Quantum computers are very powerful machines and all that power produces a lot of heat. So, in order for quantum computers to work at their most efficient, researchers have built a nanoscale refrigerator that’s been designed especially to keep qubits cool. Where traditional computers have to use built-in fans to dissipate heat, quantum computers have the same requirements. The difference between the two comes down to the way in which they both deal with information. Traditional computers use bits of data that can be either a 0 or a 1, whereas quantum computers use qubits that can be both at the same time!
Another difference between traditional computers and quantum computers is that in order for qubits to run an algorithm they must first start in low-temperature ground states. Carrying out complex calculations makes the qubits heat up so running several at once or after a quick succession of one another will definitely require more than a standard fan to keep things cool. So, Mikko Mottonen and colleagues at Aalto University in Finland decided to build the world’s first standalone cooling device for quantum circuits. They did it by building a circuit with an energy gap that divided two channels. One was a superconducting fast lane, and the other was a slow resistive lane.
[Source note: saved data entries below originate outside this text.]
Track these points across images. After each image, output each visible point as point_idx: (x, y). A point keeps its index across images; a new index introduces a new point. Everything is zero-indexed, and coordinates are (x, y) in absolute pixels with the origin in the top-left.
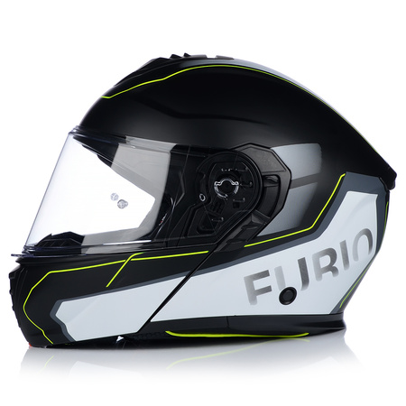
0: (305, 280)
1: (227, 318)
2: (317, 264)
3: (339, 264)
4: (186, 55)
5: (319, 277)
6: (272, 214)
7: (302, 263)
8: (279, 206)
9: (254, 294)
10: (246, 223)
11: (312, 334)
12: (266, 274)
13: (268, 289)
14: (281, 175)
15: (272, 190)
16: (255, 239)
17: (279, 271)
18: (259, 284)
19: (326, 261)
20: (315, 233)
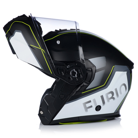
0: (104, 103)
1: (78, 117)
2: (107, 97)
3: (115, 96)
4: (60, 29)
5: (108, 101)
6: (90, 82)
7: (102, 97)
8: (92, 79)
9: (86, 109)
10: (82, 85)
11: (108, 120)
12: (90, 102)
13: (91, 107)
14: (92, 68)
15: (90, 74)
16: (85, 90)
17: (94, 100)
18: (88, 105)
19: (110, 95)
20: (106, 86)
Only those electros with enough energy to hop across the gap can join the superconductor lane. Sometimes an electron can get a boost from a nearby photon allowing it to cross lanes. As this happens the resonator in which the photon came from begins to cool.
This is exactly what happens to the electrons too. The hotter ones cross over while the cooler ones are left behind. As it takes place heat is removed from the system. Moving forward, the next step is to build a device that will cool the qubits as well and Mottonen is already in the process of applying for a patent for this, so watch this space. “Maybe in 10 to 15 years, this might be commercially useful,” he says. “It’s going to take some time, but I’m pretty sure we’ll get there.”